Letter from the Principal.
Wellington Path was founded on the principle of disciplined capital stewardship. Our transition toward a formalized family trust structure marks a commitment to multi-generational wealth preservation and strategic compounding. By prioritizing scalable percentage growth over short-term targets, we ensure that our investment mandates—driven by rigorous technical filters and volatility controls—remain resilient. This firm exists to bridge the gap between active market participation and the long-term legacy of the Wellington family assets.

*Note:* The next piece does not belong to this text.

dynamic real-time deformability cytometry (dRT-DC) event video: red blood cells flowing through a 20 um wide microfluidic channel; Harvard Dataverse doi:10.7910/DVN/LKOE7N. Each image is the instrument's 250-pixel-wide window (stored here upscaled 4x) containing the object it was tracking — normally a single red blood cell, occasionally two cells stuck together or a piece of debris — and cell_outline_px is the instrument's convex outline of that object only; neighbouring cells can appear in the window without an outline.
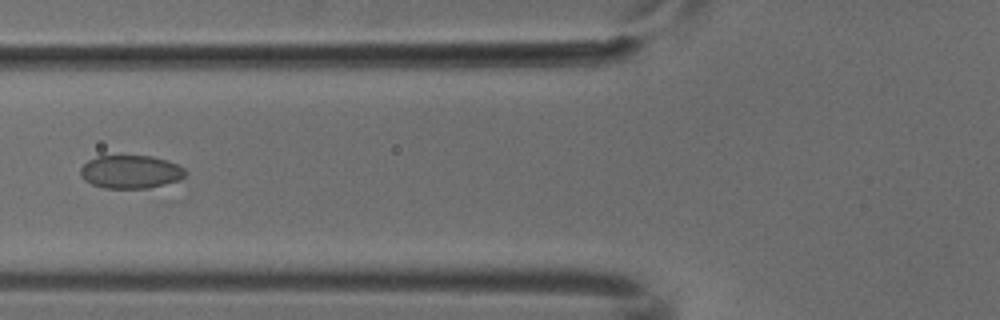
{"species": "common noctule bat (a hibernating species)", "species_latin": "Nyctalus noctula", "temperature_condition": "cold", "stored_images_in_passage": 7, "camera_frame_rate_fps": 3000, "um_per_image_px": 0.085, "animal": {"sex": "male", "body_mass_g": 18.8}, "frame": {"image": 1, "passage_image": 6, "time_ms": 1.667, "image_size_px": [1000, 320], "cell_outline_px": [[188, 172], [180, 180], [148, 188], [104, 188], [92, 184], [84, 180], [80, 176], [80, 168], [88, 160], [96, 156], [152, 156], [176, 164], [184, 168]], "centroid_in_image_um": [11.08, 14.61], "position_along_channel_um": 114.7, "area_um2": 20.29}}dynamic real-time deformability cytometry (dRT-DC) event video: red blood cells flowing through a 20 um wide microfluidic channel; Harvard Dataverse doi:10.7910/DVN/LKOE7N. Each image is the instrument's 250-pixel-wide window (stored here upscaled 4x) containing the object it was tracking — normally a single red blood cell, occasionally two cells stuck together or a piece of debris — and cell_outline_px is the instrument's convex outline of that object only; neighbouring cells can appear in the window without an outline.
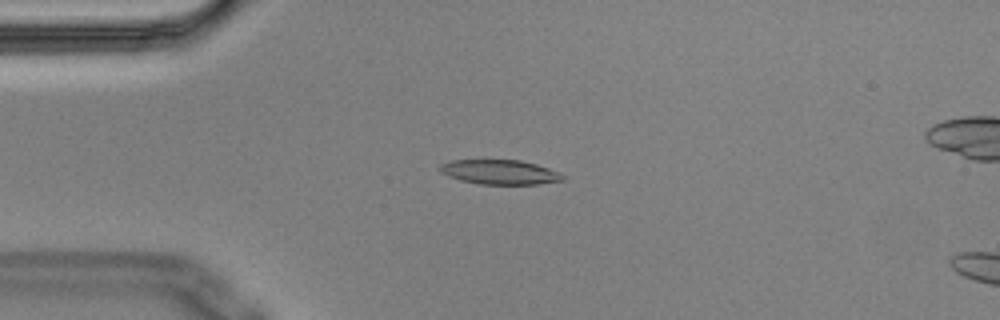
{"species": "Egyptian fruit bat (a non-hibernating species)", "species_latin": "Rousettus aegyptiacus", "temperature_condition": "cold", "stored_images_in_passage": 5, "camera_frame_rate_fps": 3000, "um_per_image_px": 0.085, "animal": {"sex": "male"}, "frame": {"image": 1, "passage_image": 4, "time_ms": 1.0, "image_size_px": [1000, 320], "cell_outline_px": [[564, 180], [536, 184], [480, 184], [460, 180], [448, 176], [440, 172], [440, 164], [448, 160], [520, 160], [536, 164], [560, 172], [564, 176]], "centroid_in_image_um": [42.46, 14.62], "position_along_channel_um": 42.5, "area_um2": 17.57}}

TECHNICAL MANDATE & RISK CONTROLS
To ensure the preservation and compounding of family capital, Wellington Path strictly adheres to a quantitative framework that governs all market participation. Our mandate removes emotional variance by requiring assets to meet four non-negotiable criteria before capital deployment:
1. Volatility Optimization (ATR 4–5%) We do not chase speculative chaos, nor do we settle for stagnation. Our capital is restricted to assets demonstrating an Average True Range (ATR) between 4% and 5%. This specific volatility band ensures we capture sufficient percentage-based growth while avoiding "jumpy" or unmanageable risk events.
2. Trend Alignment (SMA 0–10%) We only participate in established momentum. Entry is permitted only when the asset price is holding 0% to 10% above its governing Simple Moving Average (SMA). This confirms that the trend is moving in the right direction before we commit resources.

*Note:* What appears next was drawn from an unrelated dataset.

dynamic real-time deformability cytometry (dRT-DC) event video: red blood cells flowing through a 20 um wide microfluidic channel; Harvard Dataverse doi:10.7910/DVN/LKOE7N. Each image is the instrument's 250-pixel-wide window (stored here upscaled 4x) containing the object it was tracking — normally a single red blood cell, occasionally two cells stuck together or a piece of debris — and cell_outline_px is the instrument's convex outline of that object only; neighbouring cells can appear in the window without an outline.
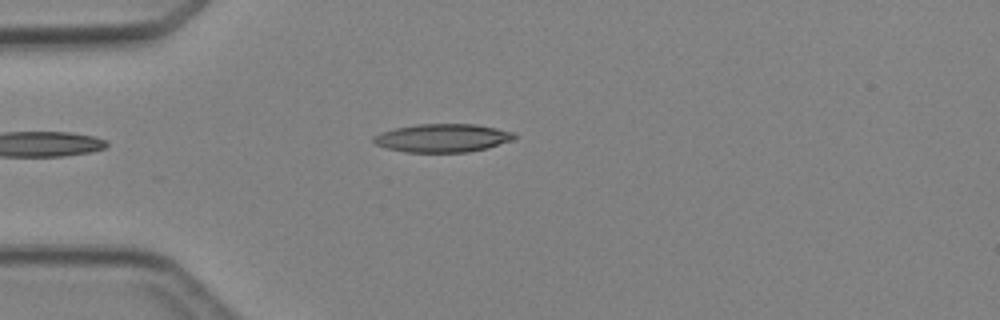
{"species": "Egyptian fruit bat (a non-hibernating species)", "species_latin": "Rousettus aegyptiacus", "temperature_condition": "cold", "stored_images_in_passage": 4, "camera_frame_rate_fps": 3000, "um_per_image_px": 0.085, "animal": {"sex": "female"}, "frame": {"image": 1, "passage_image": 3, "time_ms": 3.333, "image_size_px": [1000, 320], "cell_outline_px": [[516, 136], [512, 140], [488, 148], [468, 152], [404, 152], [388, 148], [376, 144], [372, 140], [372, 136], [380, 132], [396, 128], [420, 124], [476, 124], [516, 132]], "centroid_in_image_um": [37.63, 11.73], "position_along_channel_um": 47.4, "area_um2": 23.24}}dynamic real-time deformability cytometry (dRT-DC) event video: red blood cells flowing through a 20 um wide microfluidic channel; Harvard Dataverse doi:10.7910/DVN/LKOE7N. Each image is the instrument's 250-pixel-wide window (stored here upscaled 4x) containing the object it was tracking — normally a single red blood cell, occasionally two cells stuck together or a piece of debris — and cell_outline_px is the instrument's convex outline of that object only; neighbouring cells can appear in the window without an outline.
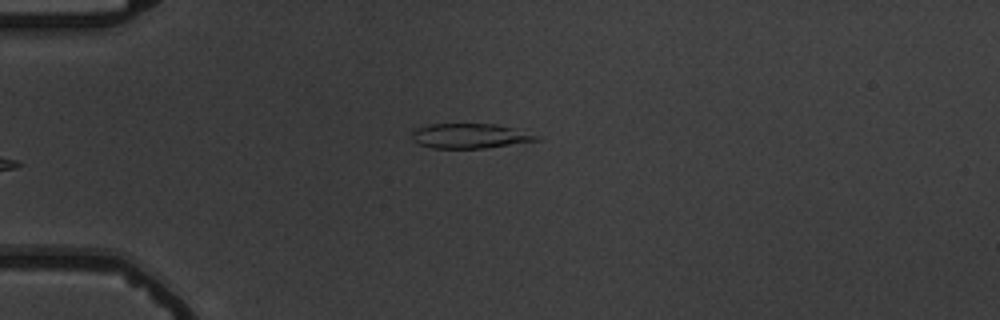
{"species": "common noctule bat (a hibernating species)", "species_latin": "Nyctalus noctula", "temperature_condition": "warm", "stored_images_in_passage": 5, "camera_frame_rate_fps": 3000, "um_per_image_px": 0.085, "animal": {"sex": "male", "body_mass_g": 19.5, "forearm_length_mm": 54.6}, "frame": {"image": 1, "passage_image": 5, "time_ms": 5.333, "image_size_px": [1000, 320], "cell_outline_px": [[540, 140], [484, 148], [432, 148], [420, 144], [412, 140], [412, 132], [416, 128], [428, 124], [496, 124], [512, 128], [536, 136]], "centroid_in_image_um": [39.86, 11.55], "position_along_channel_um": 45.1, "area_um2": 17.69}}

3. Liquidity Standards (Volume > 500) Ease of entry and exit is paramount to capital protection. We enforce a strict minimum volume threshold (>500) to ensure high liquidity, allowing us to execute trades precisely without slippage or market impact.
4. Operational Discipline To maintain decision quality, active management is condensed into a focused 3-hour window daily. If a position experiences a drawdown, a pre-defined recovery protocol—utilizing options strategies—is triggered immediately to restore the capital baseline.